Dataset entries

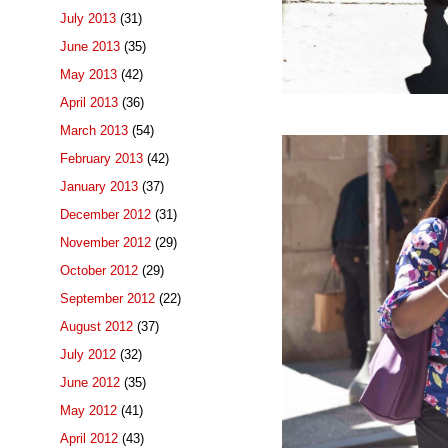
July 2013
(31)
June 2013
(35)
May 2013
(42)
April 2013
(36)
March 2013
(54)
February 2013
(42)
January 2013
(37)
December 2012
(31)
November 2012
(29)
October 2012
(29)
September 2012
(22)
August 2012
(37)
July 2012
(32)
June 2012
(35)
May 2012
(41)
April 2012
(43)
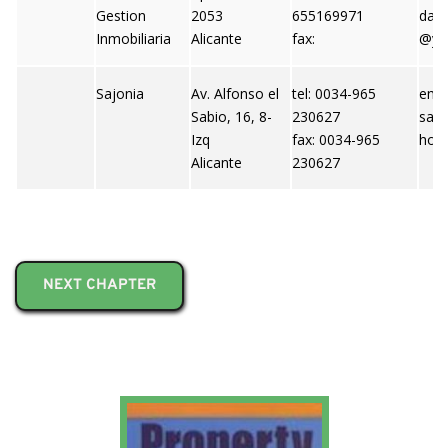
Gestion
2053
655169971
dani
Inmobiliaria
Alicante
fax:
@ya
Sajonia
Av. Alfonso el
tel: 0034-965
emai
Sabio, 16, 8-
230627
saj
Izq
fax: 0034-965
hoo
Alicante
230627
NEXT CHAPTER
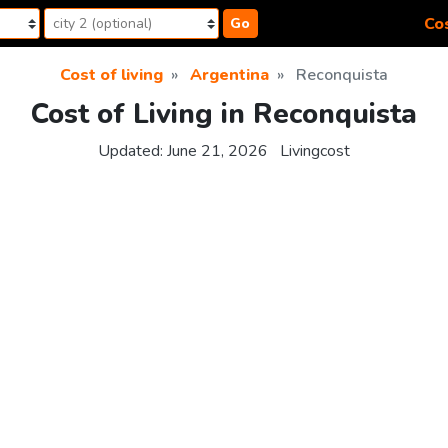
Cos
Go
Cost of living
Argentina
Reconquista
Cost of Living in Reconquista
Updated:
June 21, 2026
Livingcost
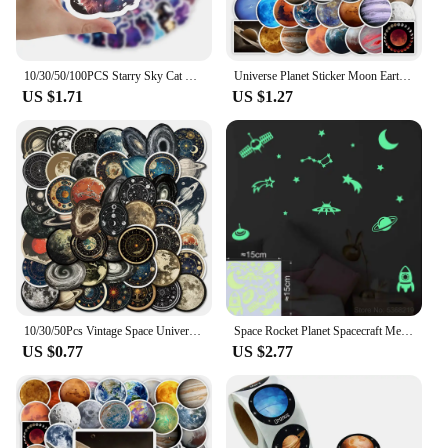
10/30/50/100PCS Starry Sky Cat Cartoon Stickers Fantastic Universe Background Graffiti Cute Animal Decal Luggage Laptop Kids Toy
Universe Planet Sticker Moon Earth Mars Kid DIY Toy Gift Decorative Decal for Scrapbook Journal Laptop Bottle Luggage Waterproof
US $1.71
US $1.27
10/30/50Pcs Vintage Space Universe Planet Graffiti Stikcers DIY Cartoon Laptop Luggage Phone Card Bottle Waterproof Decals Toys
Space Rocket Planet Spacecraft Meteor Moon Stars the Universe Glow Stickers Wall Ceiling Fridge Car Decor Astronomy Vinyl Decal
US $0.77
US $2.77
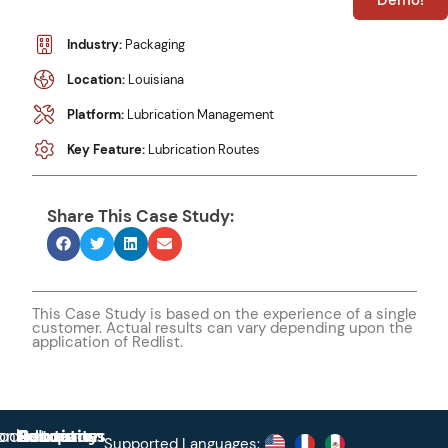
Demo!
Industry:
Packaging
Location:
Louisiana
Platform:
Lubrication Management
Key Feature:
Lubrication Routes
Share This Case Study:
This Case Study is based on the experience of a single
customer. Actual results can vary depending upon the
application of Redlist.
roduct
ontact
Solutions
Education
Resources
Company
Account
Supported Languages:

* * *

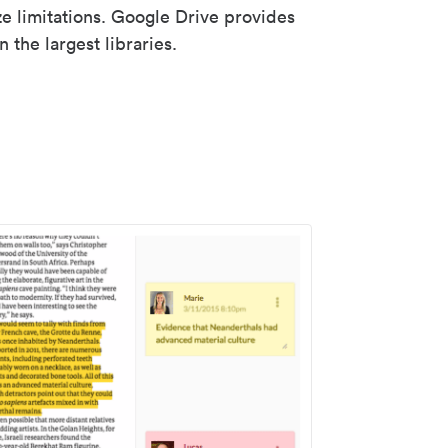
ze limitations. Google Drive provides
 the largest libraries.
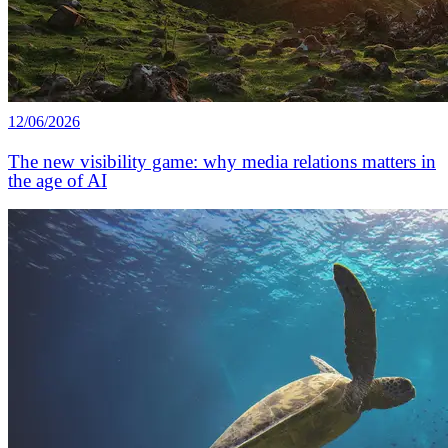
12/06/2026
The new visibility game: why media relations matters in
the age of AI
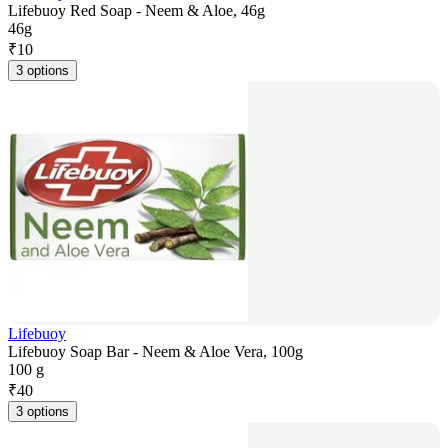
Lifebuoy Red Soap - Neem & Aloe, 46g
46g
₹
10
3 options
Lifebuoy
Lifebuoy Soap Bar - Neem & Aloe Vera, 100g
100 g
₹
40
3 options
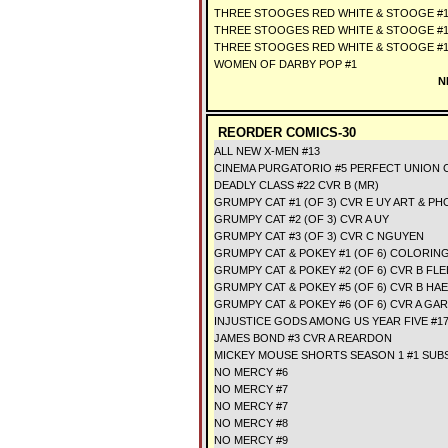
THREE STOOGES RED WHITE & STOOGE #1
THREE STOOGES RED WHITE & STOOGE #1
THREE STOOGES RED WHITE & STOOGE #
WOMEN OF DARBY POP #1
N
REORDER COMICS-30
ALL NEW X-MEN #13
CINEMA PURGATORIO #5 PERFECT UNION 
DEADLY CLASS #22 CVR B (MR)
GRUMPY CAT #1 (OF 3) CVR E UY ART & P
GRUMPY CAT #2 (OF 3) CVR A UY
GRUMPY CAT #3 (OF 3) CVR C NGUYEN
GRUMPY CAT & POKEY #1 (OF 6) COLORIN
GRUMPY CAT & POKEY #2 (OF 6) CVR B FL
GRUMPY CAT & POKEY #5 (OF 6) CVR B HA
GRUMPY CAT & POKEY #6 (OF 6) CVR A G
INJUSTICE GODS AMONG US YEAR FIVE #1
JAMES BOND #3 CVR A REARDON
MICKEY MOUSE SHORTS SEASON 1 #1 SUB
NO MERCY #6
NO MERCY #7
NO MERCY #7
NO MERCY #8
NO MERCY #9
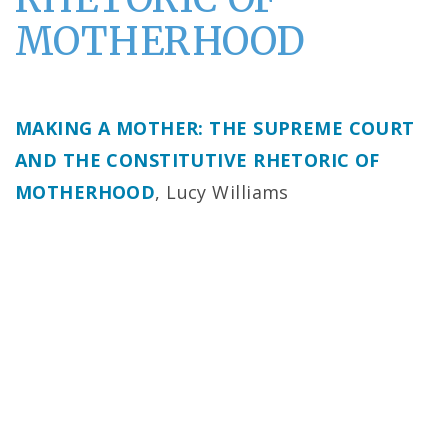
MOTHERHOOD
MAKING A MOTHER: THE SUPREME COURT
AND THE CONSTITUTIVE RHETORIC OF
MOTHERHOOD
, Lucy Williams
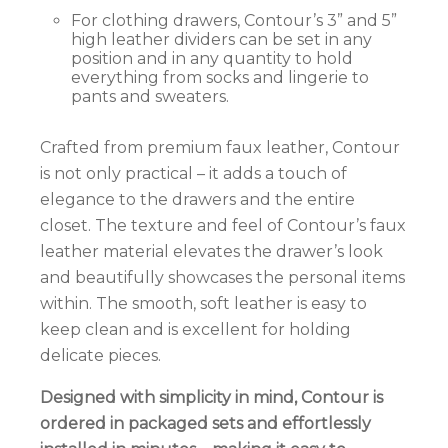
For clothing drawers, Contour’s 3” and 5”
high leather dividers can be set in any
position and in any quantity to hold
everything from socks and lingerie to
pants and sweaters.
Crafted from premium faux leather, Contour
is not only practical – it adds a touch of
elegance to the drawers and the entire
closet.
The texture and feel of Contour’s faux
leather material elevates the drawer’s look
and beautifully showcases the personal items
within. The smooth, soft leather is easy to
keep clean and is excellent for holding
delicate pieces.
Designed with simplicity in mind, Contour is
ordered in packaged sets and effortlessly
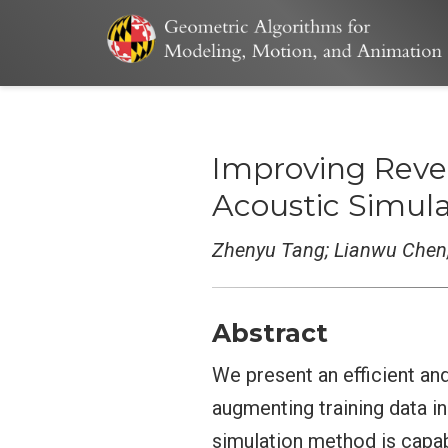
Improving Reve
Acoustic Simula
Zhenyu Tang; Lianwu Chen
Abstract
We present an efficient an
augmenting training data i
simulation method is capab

--

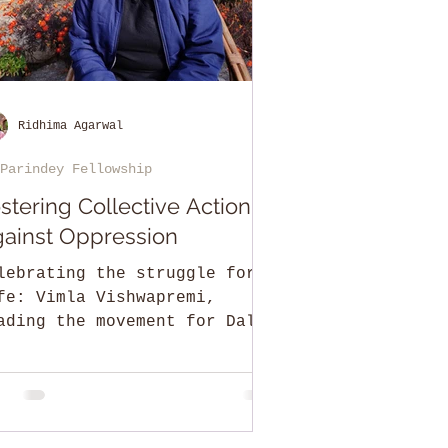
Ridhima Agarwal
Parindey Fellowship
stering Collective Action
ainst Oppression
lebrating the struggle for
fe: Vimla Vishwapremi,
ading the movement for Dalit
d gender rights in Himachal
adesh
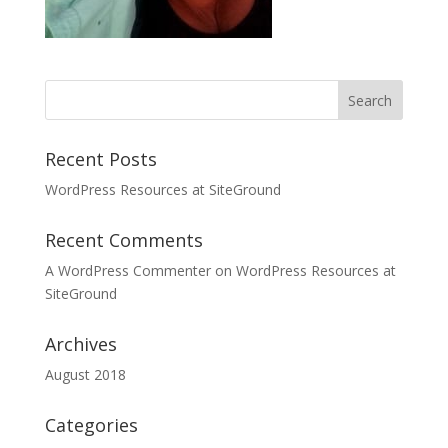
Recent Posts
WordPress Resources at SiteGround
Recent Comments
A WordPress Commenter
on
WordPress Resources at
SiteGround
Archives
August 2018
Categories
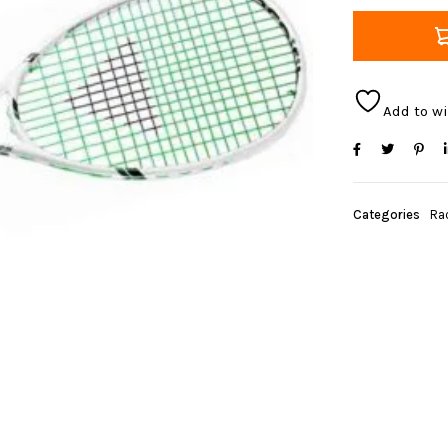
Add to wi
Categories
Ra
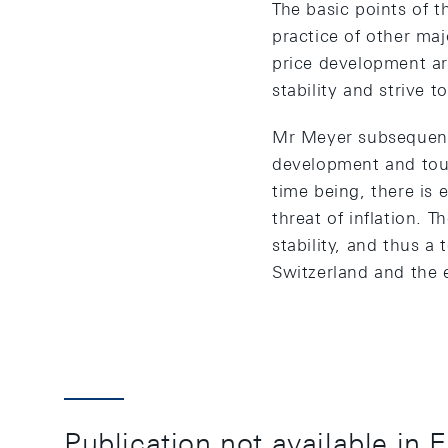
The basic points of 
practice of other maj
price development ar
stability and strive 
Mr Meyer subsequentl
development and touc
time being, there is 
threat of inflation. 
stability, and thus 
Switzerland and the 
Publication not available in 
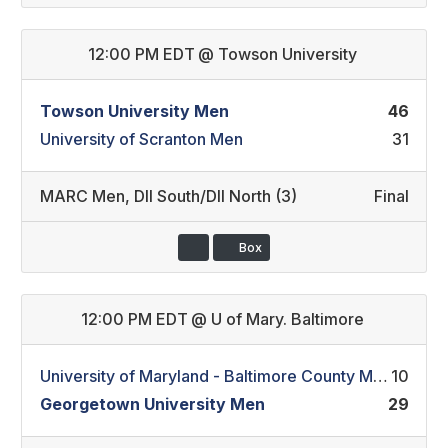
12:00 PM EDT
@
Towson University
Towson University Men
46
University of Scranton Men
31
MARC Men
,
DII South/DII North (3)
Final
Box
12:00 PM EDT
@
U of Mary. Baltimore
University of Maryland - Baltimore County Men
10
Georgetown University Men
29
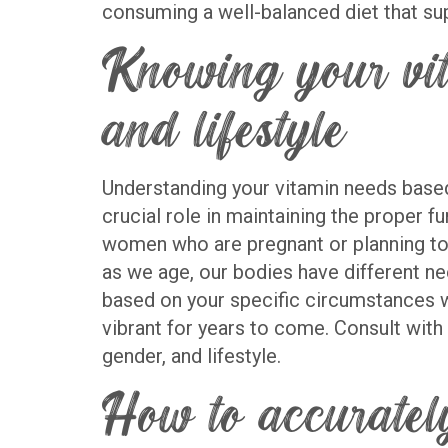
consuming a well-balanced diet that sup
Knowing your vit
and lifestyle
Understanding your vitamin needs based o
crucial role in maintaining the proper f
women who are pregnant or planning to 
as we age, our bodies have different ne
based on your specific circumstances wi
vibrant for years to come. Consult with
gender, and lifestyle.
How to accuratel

#### [Instructions to follow]
Write out, line for line, the part of the material that opens with the line containing "Recent Posts" and closes with the line containing "How to accuratel", both included, and omit the pictures.

#### [Response to this exercise]
Recent Posts
WordPress Resources at SiteGround
Recent Comments
A WordPress Commenter
on
WordPress Resources at
SiteGround
Archives
August 2018
Categories
Add to wi
Categories
Ra
The basic points of 
practice of other maj
price development ar
stability and strive 
Mr Meyer subsequentl
development and touc
time being, there is 
threat of inflation. 
stability, and thus 
Switzerland and the 
Publication not available in 
12:00 PM EDT
@
Towson University
Towson University Men
46
University of Scranton Men
31
MARC Men
,
DII South/DII North (3)
Final
Box
12:00 PM EDT
@
U of Mary. Baltimore
University of Maryland - Baltimore County Men
10
Georgetown University Men
29
consuming a well-balanced diet that sup
Knowing your vit
and lifestyle
Understanding your vitamin needs based o
crucial role in maintaining the proper f
women who are pregnant or planning to 
as we age, our bodies have different ne
based on your specific circumstances wi
vibrant for years to come. Consult with
gender, and lifestyle.
How to accuratel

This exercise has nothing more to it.